使用GPT-4實現可控的文本到圖像生成
Controllable Text-to-Image Generation with GPT-4
May 29, 2023
作者: Tianjun Zhang, Yi Zhang, Vibhav Vineet, Neel Joshi, Xin Wang
cs.AI
摘要
目前的文本到圖像生成模型常常難以遵循文字指示,尤其是需要空間推理的指示。另一方面,大型語言模型(LLMs),如GPT-4,在生成程式碼片段以圖形方式勾勒出文字輸入方面表現出色,例如透過TikZ。在這項研究中,我們介紹了Control-GPT,以GPT-4生成的程式化草圖引導基於擴散的文本到圖像管道,增強其遵循指示的能力。Control-GPT通過查詢GPT-4撰寫TikZ程式碼,生成的草圖與文本指示一起用作擴散模型(例如ControlNet)生成逼真圖像的參考。訓練我們的管道面臨的一個主要挑戰是缺乏包含對齊文本、圖像和草圖的數據集。我們通過將現有數據集中的實例遮罩轉換為多邊形,以模擬測試時使用的草圖來解決這個問題。因此,Control-GPT大大提升了圖像生成的可控性。

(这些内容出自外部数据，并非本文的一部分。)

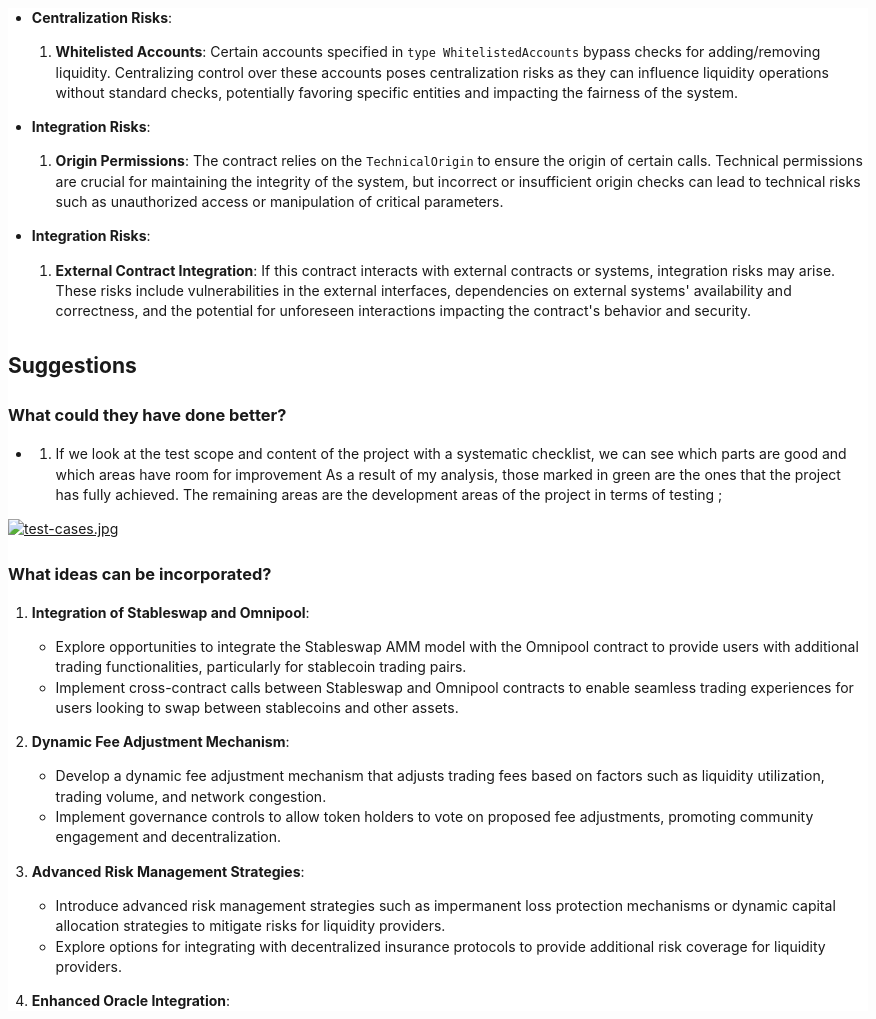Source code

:    - **Centralization Risks**:

     1. **Whitelisted Accounts**: Certain accounts specified in `type WhitelistedAccounts` bypass checks for adding/removing liquidity. Centralizing control over these accounts poses centralization risks as they can influence liquidity operations without standard checks, potentially favoring specific entities and impacting the fairness of the system.

   - **Integration Risks**:

     1. **Origin Permissions**: The contract relies on the `TechnicalOrigin` to ensure the origin of certain calls. Technical permissions are crucial for maintaining the integrity of the system, but incorrect or insufficient origin checks can lead to technical risks such as unauthorized access or manipulation of critical parameters.

   - **Integration Risks**:

     1. **External Contract Integration**: If this contract interacts with external contracts or systems, integration risks may arise. These risks include vulnerabilities in the external interfaces, dependencies on external systems' availability and correctness, and the potential for unforeseen interactions impacting the contract's behavior and security.

## Suggestions

### What could they have done better?

- 1.  If we look at the test scope and content of the project with a systematic checklist, we can see which parts are good and which areas have room for improvement As a result of my analysis, those marked in green are the ones that the project has fully achieved. The remaining areas are the development areas of the project in terms of testing ;

[![test-cases.jpg](https://i.postimg.cc/1zgD5wCt/test-cases.jpg)](https://postimg.cc/v1s40gdF)

### What ideas can be incorporated?

1. **Integration of Stableswap and Omnipool**:

   - Explore opportunities to integrate the Stableswap AMM model with the Omnipool contract to provide users with additional trading functionalities, particularly for stablecoin trading pairs.
   - Implement cross-contract calls between Stableswap and Omnipool contracts to enable seamless trading experiences for users looking to swap between stablecoins and other assets.

2. **Dynamic Fee Adjustment Mechanism**:

   - Develop a dynamic fee adjustment mechanism that adjusts trading fees based on factors such as liquidity utilization, trading volume, and network congestion.
   - Implement governance controls to allow token holders to vote on proposed fee adjustments, promoting community engagement and decentralization.

3. **Advanced Risk Management Strategies**:

   - Introduce advanced risk management strategies such as impermanent loss protection mechanisms or dynamic capital allocation strategies to mitigate risks for liquidity providers.
   - Explore options for integrating with decentralized insurance protocols to provide additional risk coverage for liquidity providers.

4. **Enhanced Oracle Integration**:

它在空間佈局和物體位置生成方面建立了新的技術水準,增強了用戶對物體位置、大小等的控制,幾乎使先前模型的準確性翻倍。我們的研究作為一次首次嘗試,展示了利用LLMs提升計算機視覺任務性能的潛力。
English
Current text-to-image generation models often struggle to follow textual
instructions, especially the ones requiring spatial reasoning. On the other
hand, Large Language Models (LLMs), such as GPT-4, have shown remarkable
precision in generating code snippets for sketching out text inputs
graphically, e.g., via TikZ. In this work, we introduce Control-GPT to guide
the diffusion-based text-to-image pipelines with programmatic sketches
generated by GPT-4, enhancing their abilities for instruction following.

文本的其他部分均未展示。